TASK REQUIREMENTS
The answer should be each line of the records that contains the word "Panasonic"; please copy them all.

SUPPLIED MATERIAL

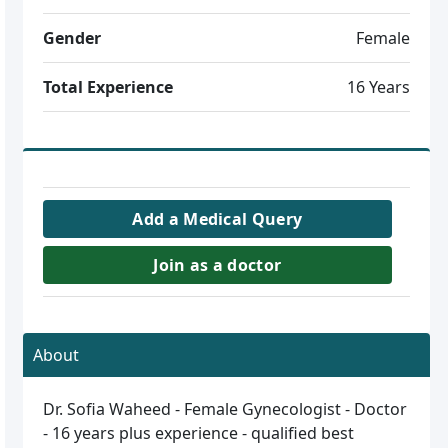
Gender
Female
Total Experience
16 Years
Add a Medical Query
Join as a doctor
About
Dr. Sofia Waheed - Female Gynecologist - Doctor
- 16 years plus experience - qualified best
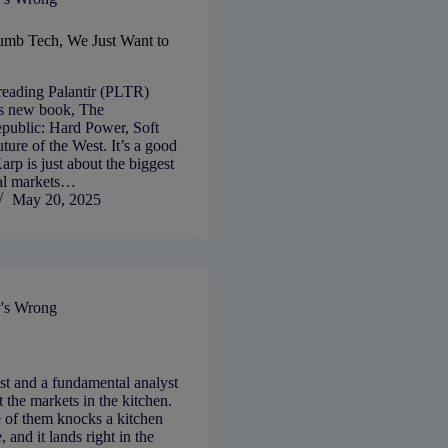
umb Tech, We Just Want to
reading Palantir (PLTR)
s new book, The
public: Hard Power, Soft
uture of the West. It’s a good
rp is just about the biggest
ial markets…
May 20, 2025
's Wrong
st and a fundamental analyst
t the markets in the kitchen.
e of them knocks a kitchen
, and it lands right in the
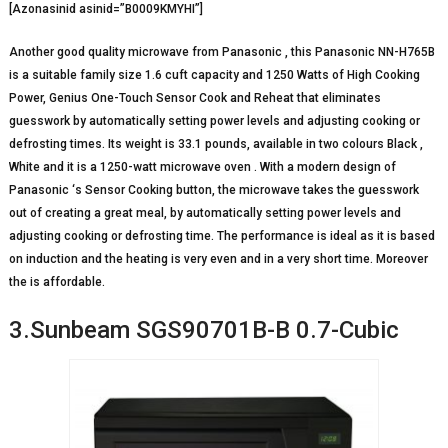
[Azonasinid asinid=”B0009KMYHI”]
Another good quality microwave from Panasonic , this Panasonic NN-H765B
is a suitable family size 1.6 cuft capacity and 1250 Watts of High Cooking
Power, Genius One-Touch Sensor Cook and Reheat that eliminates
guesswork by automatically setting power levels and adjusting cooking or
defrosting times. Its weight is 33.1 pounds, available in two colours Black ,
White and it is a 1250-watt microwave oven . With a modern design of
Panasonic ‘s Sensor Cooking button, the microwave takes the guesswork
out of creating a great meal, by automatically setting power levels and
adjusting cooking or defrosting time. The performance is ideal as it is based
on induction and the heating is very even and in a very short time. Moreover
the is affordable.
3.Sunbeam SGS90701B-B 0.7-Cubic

==

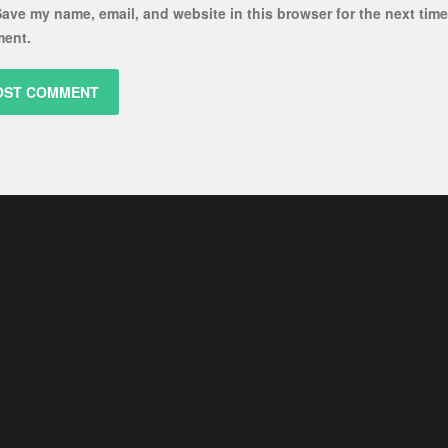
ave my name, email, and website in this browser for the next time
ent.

---

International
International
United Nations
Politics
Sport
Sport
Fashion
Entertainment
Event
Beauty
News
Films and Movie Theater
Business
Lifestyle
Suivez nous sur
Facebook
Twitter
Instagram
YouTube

THE ANSWER
Another good quality microwave from Panasonic , this Panasonic NN-H765B
Panasonic ‘s Sensor Cooking button, the microwave takes the guesswork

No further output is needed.